'''

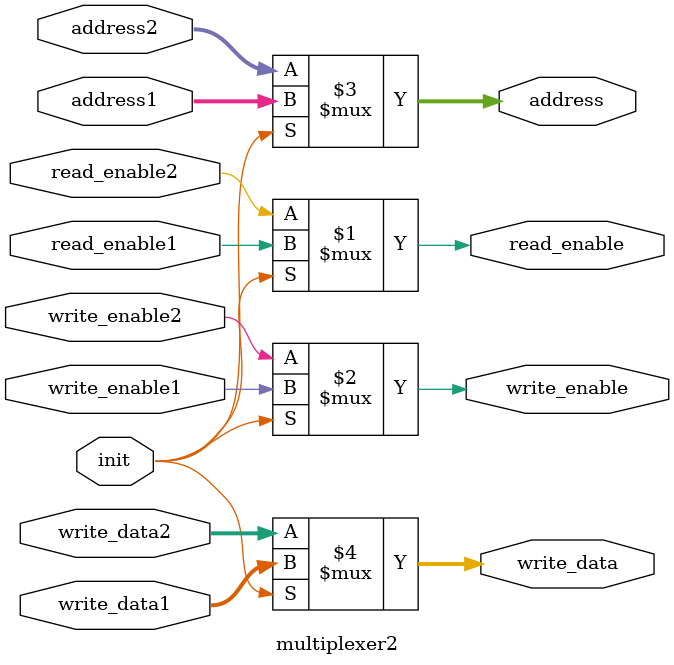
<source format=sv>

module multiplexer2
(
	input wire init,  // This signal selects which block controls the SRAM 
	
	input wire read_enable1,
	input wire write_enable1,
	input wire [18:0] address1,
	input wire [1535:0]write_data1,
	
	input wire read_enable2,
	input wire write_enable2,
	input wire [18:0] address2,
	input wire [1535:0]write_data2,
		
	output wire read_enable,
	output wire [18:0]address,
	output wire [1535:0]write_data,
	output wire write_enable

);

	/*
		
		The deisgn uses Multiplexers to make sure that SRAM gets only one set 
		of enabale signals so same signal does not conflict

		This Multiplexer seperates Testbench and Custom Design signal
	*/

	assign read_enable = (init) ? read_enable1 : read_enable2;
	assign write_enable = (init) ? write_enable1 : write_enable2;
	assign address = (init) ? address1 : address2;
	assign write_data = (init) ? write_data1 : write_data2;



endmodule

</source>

'''
'''

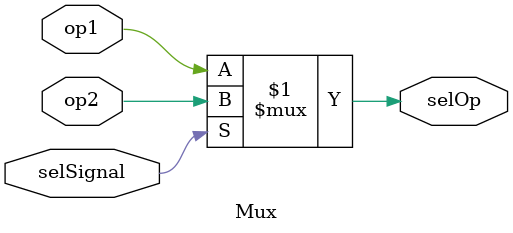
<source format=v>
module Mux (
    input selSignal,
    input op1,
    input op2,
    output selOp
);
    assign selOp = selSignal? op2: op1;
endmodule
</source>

'''
'''

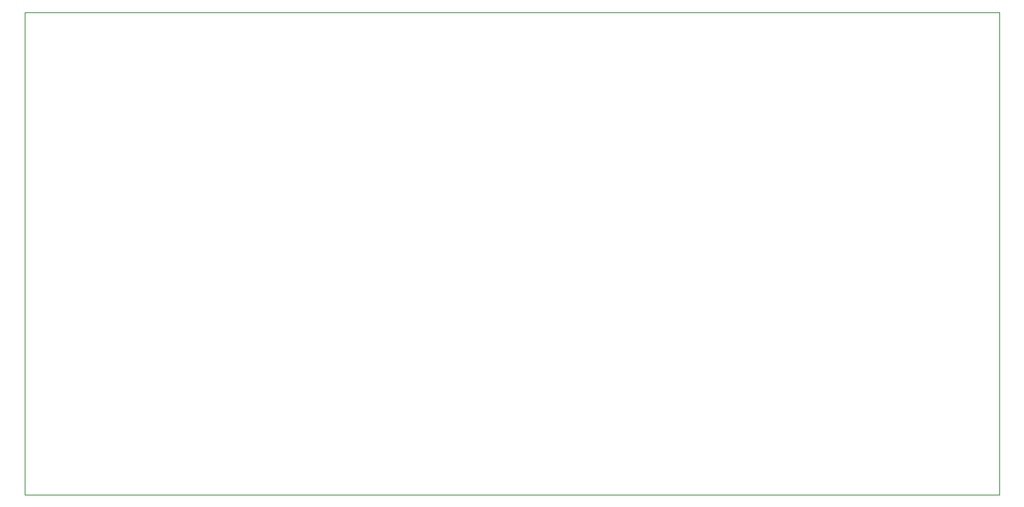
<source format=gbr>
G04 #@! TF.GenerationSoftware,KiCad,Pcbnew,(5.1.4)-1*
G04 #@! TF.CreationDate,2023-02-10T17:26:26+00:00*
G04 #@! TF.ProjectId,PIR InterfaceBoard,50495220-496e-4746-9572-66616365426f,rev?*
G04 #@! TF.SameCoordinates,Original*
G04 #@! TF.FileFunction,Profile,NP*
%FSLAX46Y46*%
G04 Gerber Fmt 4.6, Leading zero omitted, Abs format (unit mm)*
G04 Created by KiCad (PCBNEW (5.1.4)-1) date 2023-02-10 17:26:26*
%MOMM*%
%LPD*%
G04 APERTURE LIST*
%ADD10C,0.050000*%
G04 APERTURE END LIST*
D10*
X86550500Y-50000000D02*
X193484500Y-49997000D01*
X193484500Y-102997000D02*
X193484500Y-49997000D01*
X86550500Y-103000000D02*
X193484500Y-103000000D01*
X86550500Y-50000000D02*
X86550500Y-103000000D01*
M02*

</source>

'''

» **Problem requirements**:
Show the lines of the data that hold the word "SRAM".

» **Answer for this exercise**:
	input wire init,  // This signal selects which block controls the SRAM 
		The deisgn uses Multiplexers to make sure that SRAM gets only one set 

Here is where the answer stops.